她慢慢地伸出手,捡起地上那幅荷塘绣图。绣面上的荷花瓣微微鼓起,是原主用了打籽绣的雏形——没有师父教,全凭自己摸索,每一颗籽粒的大小都不均匀,但那股灵气是藏不住的。她将绣图贴在胸口,指尖轻轻抚过那些粗糙的针脚。
“画在人在。画亡人亡。你说你是不是傻?”她低声说,不知道是在说原主,还是在说自己。喉间的伤口还在隐隐作痛,提醒她刚才那把剪刀距离死亡只有一层皮肤的距离。
她抬起头,看着窗外那方泛黄的旧窗纸。月光从破洞里漏进来,惨白惨白的,像一层薄薄的霜落在她的脸上。
“原来……真的回不去啊。”
她的声音很轻,轻到像是怕惊动什么。没有系统的提示音,没有穿越者的优越感,只有一具伤痕累累的身体,和一个必须活下去的现实。
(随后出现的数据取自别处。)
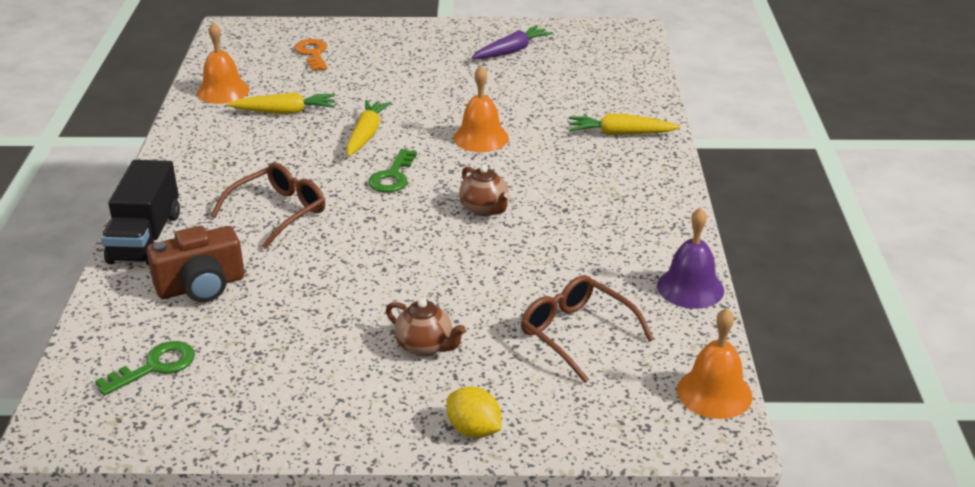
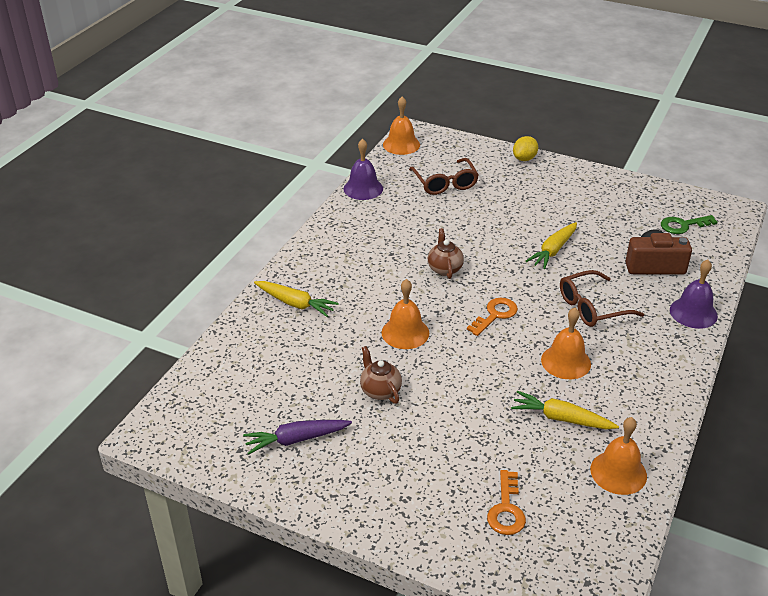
camera: 155 degrees left, 5 degrees up
black truck [101,160,180,265] -> purple bell [670,259,718,329]
yellow carrot [346,100,391,156] -> yellow carrot moved to [526,222,577,269]
green key [369,149,417,192] -> orange key [467,298,518,336]
brown teapot [386,299,466,356] -> brown teapot moved to [360,346,402,404]
yellow lemon [447,387,502,438] -> yellow lemon turned 60 degrees clockwise [513,136,538,161]
none -> orange bell [541,308,591,379]

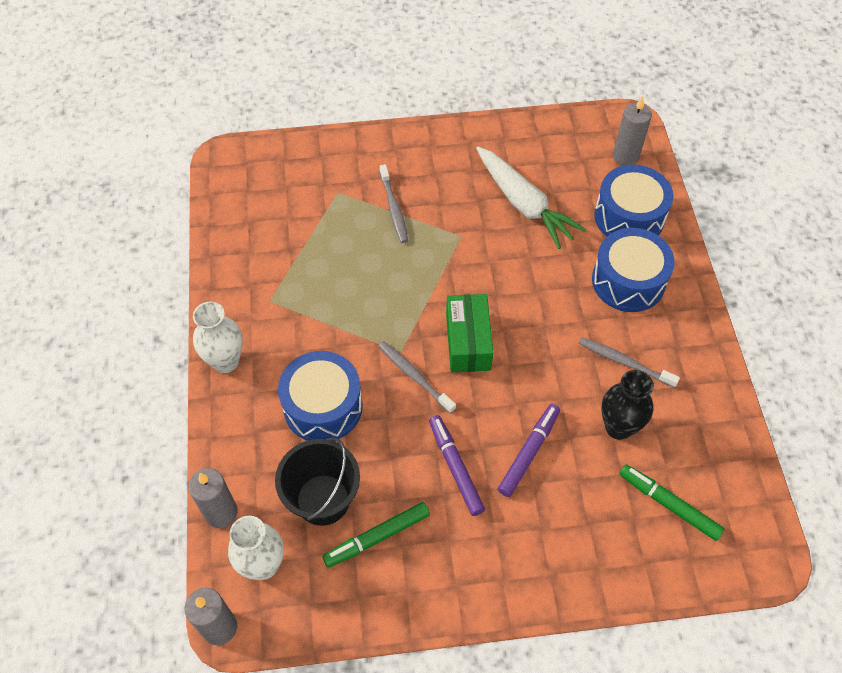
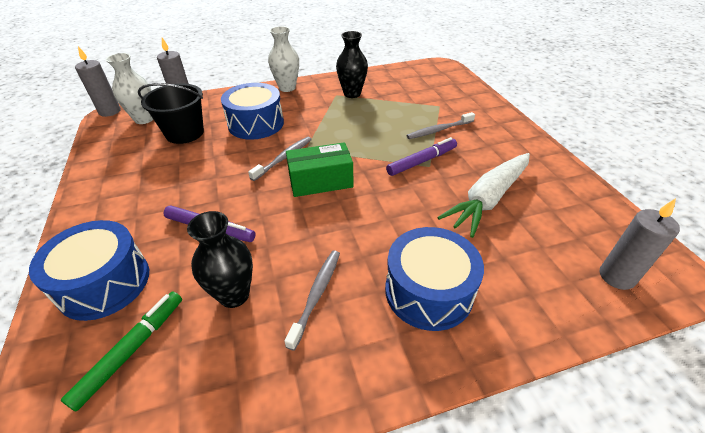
camera: 80 degrees right, 15 degrees down
green marker [322,502,430,568] -> none
purple marker [429,415,485,516] -> purple marker moved to [386,137,457,176]
blue drum [594,165,674,236] -> blue drum moved to [29,220,149,321]
none -> black vase [336,31,368,98]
她低下头,看着自己指尖那几处厚厚的针茧。这些茧子是原主用血泪换来的,是十几年如一日在深夜里对着油灯一针一针磨出来的。每一处老茧都对应着一段无人问津的孤独。
她又看了看自己的手。这双手,在现代摸过无数国宝级的古绣文物,修复过残损的千年衣冠,写过数十万字的学术论文。如今,它要在这个世界里,为自己挣一条活路。